Trascrivi dal testo sulla pittura murale medievale il passo che comincia con le parole "Pittura murale medievale" e si chiude dopo "Quattrocento in volgare.".

═════ ESTRATTO DEL DOCUMENTO

Pittura murale medievale

Tra il III e il XII secolo d.C. si assiste ad una involuzione della tecnica pittorica murale. Ciò si può notare nella presenza di intonaci sottili, stesi frettolosamente e con poca cura. La pittura richiedeva una applicazione rapida del colore, al fine di non fare seccare l’intonaco.

La Mappae Claviculae è una raccolta di oltre 300 ricette riguardanti prevalentemente procedimenti per la preparazione dei colori. Risale a un periodo tra VIII-IX secolo d.C. Questa fonte, in merito alla pittura murale, ci dice solo che i colori erano impiegati “in parietibus simplice”, senza fare riferimenti a tecniche a fresco o a secco. Un’altra importantissima fonte è il Libro dell’Arte di Cennino Cennini, scritto nei primi anni del Quattrocento in volgare.

Tra il 1110 e il 1140 il monaco Teofilo, probabilmente Roger di Helmarshausen, scrive il De diversis artibus, costituito da tre libri di cui uno dedicato interamente alle tecniche di miniatura e pittura. Egli ci dà alcune importanti informazioni circa la pittura del suo tempo. Scrive che i colori venivano applicati su un intonaco già asciutto, tuttavia preventivamente inumidito con acqua. I pigmenti da applicare erano miscelati con calce per una buona aderenza e venivano applicati sulla superficie umida.

══════════
═════ CONTENUTO DEL DATASET

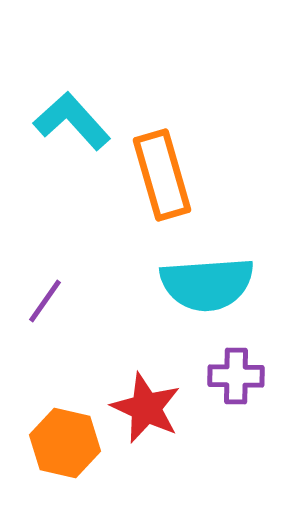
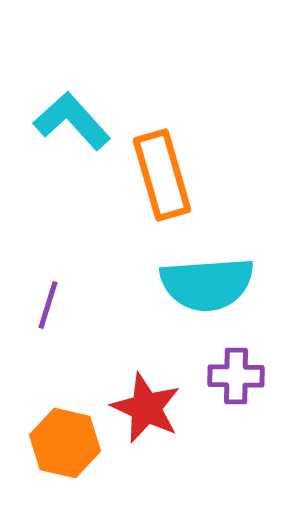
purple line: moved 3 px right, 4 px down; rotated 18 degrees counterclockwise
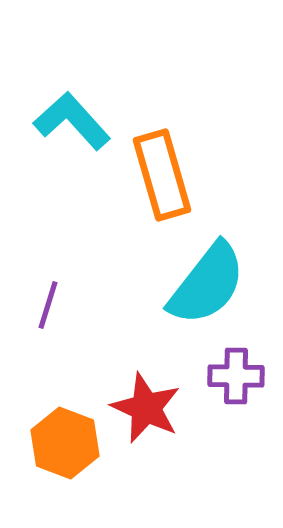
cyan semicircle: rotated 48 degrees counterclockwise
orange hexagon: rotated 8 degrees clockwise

══════════

• SOLUZIONE:
Pittura murale medievale

Tra il III e il XII secolo d.C. si assiste ad una involuzione della tecnica pittorica murale. Ciò si può notare nella presenza di intonaci sottili, stesi frettolosamente e con poca cura. La pittura richiedeva una applicazione rapida del colore, al fine di non fare seccare l’intonaco.

La Mappae Claviculae è una raccolta di oltre 300 ricette riguardanti prevalentemente procedimenti per la preparazione dei colori. Risale a un periodo tra VIII-IX secolo d.C. Questa fonte, in merito alla pittura murale, ci dice solo che i colori erano impiegati “in parietibus simplice”, senza fare riferimenti a tecniche a fresco o a secco. Un’altra importantissima fonte è il Libro dell’Arte di Cennino Cennini, scritto nei primi anni del Quattrocento in volgare.